### Фрагмент текста
Читаем Воспоминания полностью

– Нам теперь легче будет добиться всего, потому что военный министр – наш.

Когда против этого стали возражать, указывая, что Поливанов чуть ли не кадет по убеждениям и ставленник октябристов, Дубровин рассвирепел и показал письмо военного министра, где тот пишет:

«Я ваш душой и всеми помыслами. Но для нашей же пользы надо, чтобы я надел другой мундир».

Старец, узнав об этом, сказал:

– Дуракам грамота во вред. Кабы министр Поливанов был неграмотный, то он бы такого письма не написал. Гнать дураков надо! Дурак и мошенник!

А Лелечке сказал:

– Ты, Аленка, пощупай, что они про меня говорят. Я их не боюсь, а занятно, как дураки бродят кругом да около, а в саму точку не попадут.

Лелечка рассердилась:

– Я не шпион.

А старец поцеловал ее и сказал:

– Не шпион, а мой друг.

* * *

Сана сидела вчера. Чего-то хмурится. Ее Эрикович что-то дурит с немочкой[302]. По-моему, этому надо бы положить конец. Сана хотя и говорит, что это ее не трогает, однако вижу, что оно не совсем так. Сана, правда, не девочка. И хотя она тоже не теряет времени даром, однако у нее все иначе: она помнит, что у нее есть семья и обязанности. А эта немочка так его захватила, что он может все позабыть.

Надо с ним поговорить. Указать ему на то, что мы все не только связаны семейно, но – что еще важнее – государственно. А она между нами чужая и может оказаться небезопасной.

Буду с ним говорить, не сказавши ей. Бедная моя, она все же страдает.

Господи Боже мой! Где счастливые люди, где счастливые браки, где счастливая любовь? Пока влечет, пока горит – есть хоть спасение. А потом? Горе и боль, боль до слез…

Спрашивает у меня Сана:

– О чем ты все пишешь – о государственном или о своем?

На этот вопрос я ей не могла ответить по совести. Сказала, что обо всем. Но когда начинаю разбираться в самой себе, то вижу, как мне трудно на этот вопрос дать ответ по совести. Это потому, что у меня все смешалось и перемешалось. Ведь уже более девяти лет, как все мое отнято – это государственное! Отняла Мама. А может, не столько она, сколько моя связь с ними, с царями…

Когда я была молодой и любила такой горячей любовью, когда и меня любили по-хорошему, когда могла быть своя семья, дети, которых я так люблю… сделалось совсем иначе. Для государственных удобств, чтобы иметь, как игрушку, около себя, мне предложили взять в мужья Вырубова. Мы совсем не были друг другу нужны. Ну, и ему и мне, по нашей близости к ним, надо было быть вместе. Женились: он кого-то оставил, я оторвалась от любимого. Любимый для тех же удобств, чтобы быть ближе ко двору, женился почти так же, для удобства.

### Задание 1
Выпишите из фрагмента текста дословно отрывок от «Старец, узнав об» до «точку не попадут.».
### Задание 2
Ответьте по фрагменту текста на вопросы:
(a) Чье письмо показал Дубровин?
(b) Как старец назвал Лелечку после ее слов «Я не шпион»?
(c) Кого рассказчице предложили взять в мужья?
### Задание 3
Перескажите, пожалуйста, в виде краткого списка абзац фрагмента текста, который начинается словами «Когда я была молодой», сохранив его главные факты.

### Исходные данные
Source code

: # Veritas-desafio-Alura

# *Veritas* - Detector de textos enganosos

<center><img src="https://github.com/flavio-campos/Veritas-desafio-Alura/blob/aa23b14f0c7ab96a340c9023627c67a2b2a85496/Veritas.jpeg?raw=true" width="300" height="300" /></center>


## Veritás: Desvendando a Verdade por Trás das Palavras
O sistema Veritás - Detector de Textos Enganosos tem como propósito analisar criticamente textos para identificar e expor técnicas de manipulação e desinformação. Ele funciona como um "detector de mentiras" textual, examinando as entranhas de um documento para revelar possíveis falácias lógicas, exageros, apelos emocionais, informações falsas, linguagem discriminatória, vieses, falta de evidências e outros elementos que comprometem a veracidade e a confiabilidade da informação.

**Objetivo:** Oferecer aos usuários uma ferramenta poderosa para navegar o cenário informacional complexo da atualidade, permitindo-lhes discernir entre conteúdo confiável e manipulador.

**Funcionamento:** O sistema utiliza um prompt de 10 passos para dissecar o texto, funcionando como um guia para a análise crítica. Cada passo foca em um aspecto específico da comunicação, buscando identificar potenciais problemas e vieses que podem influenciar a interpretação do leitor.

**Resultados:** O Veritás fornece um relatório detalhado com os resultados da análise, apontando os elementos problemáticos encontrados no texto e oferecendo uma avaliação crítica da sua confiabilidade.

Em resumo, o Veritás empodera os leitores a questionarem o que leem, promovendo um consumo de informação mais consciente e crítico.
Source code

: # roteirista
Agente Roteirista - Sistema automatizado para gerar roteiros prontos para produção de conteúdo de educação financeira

### Ответ 1
Старец, узнав об этом, сказал:

– Дуракам грамота во вред. Кабы министр Поливанов был неграмотный, то он бы такого письма не написал. Гнать дураков надо! Дурак и мошенник!

А Лелечке сказал:

– Ты, Аленка, пощупай, что они про меня говорят. Я их не боюсь, а занятно, как дураки бродят кругом да около, а в саму точку не попадут.

### Ответ 2
(a) Письмо военного министра Поливанова.
(b) Своим другом: «Не шпион, а мой друг».
(c) Вырубова.

### Ответ 3
- В молодости я горячо любила, меня тоже любили, и могла бы быть своя семья и дети.
- Для государственных удобств, чтобы держать меня около себя, как игрушку, мне предложили выйти за Вырубова.
- Мы не были друг другу нужны, но из-за близости к царям нам надо было быть вместе.
- Когда мы поженились, он кого-то оставил, а я оторвалась от любимого.
- Любимый ради тех же удобств, чтобы быть ближе ко двору, тоже женился почти по расчету.